TRY IT. The entries below contain a line with "hfov_deg: 67.4" and a line with "exposure_s: 1/125". Quote exactly those two lines and all lines between them.

DATASET EXTRACT.
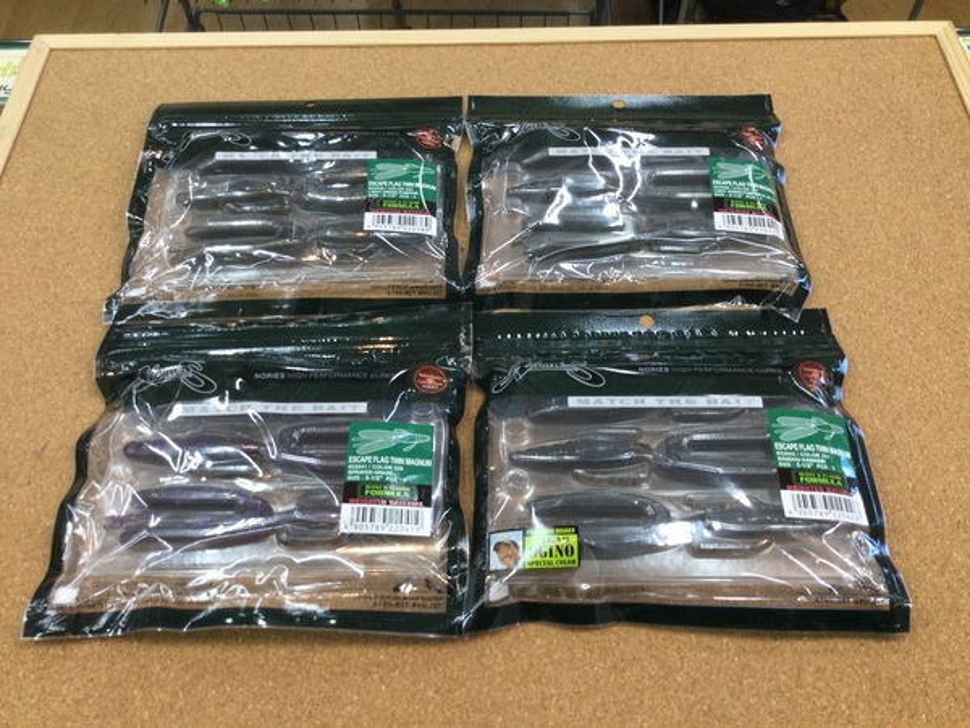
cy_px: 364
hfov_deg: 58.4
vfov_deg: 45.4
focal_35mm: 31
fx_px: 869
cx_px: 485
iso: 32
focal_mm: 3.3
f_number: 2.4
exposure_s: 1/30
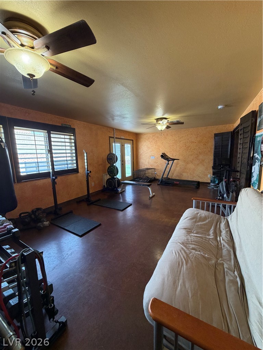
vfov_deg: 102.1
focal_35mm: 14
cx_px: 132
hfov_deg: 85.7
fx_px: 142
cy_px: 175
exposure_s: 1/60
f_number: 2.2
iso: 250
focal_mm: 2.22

==

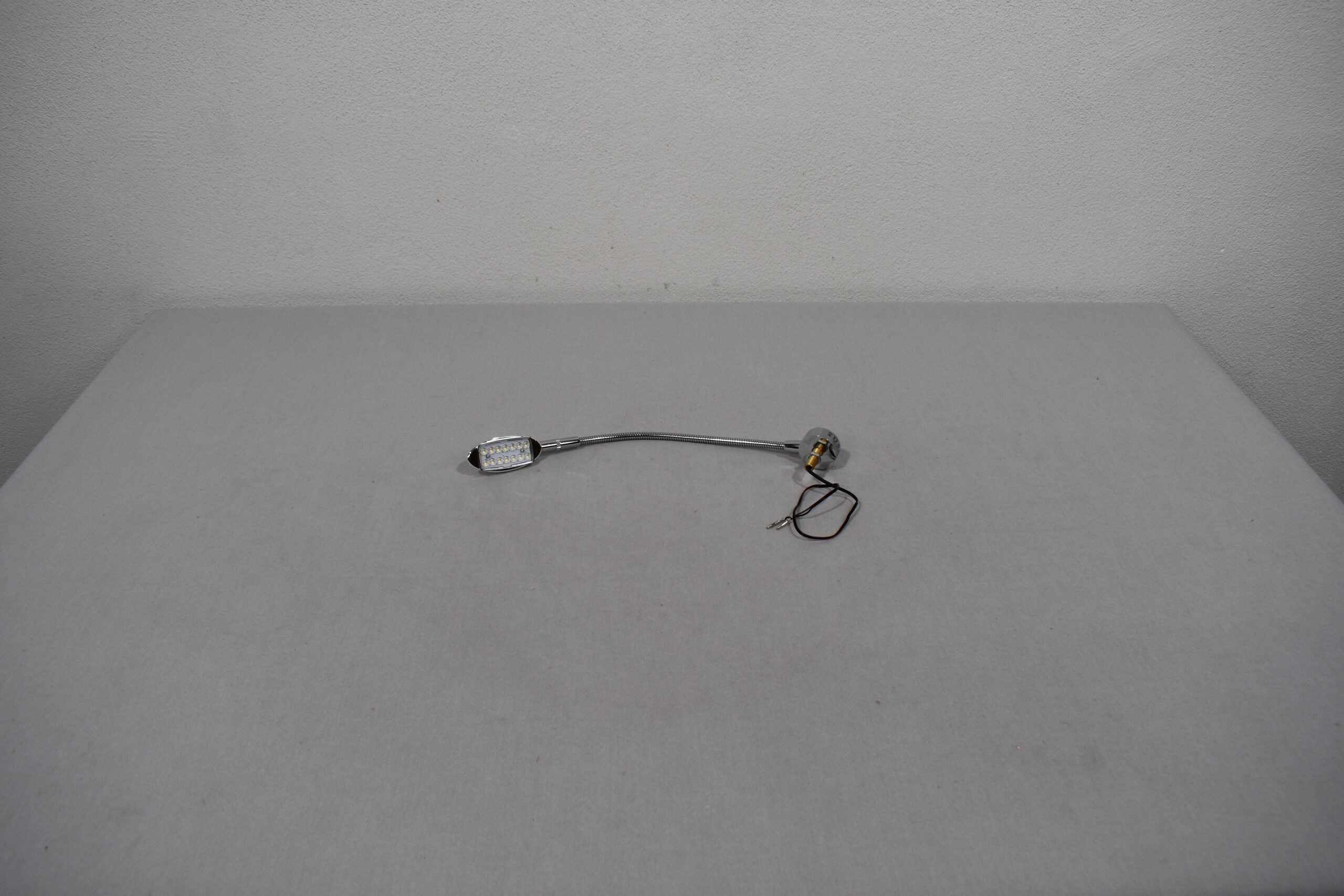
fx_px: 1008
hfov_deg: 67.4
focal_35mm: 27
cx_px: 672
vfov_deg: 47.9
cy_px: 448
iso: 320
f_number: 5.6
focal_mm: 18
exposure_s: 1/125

ANSWER TO THIS EXERCISE.
hfov_deg: 67.4
focal_35mm: 27
cx_px: 672
vfov_deg: 47.9
cy_px: 448
iso: 320
f_number: 5.6
focal_mm: 18
exposure_s: 1/125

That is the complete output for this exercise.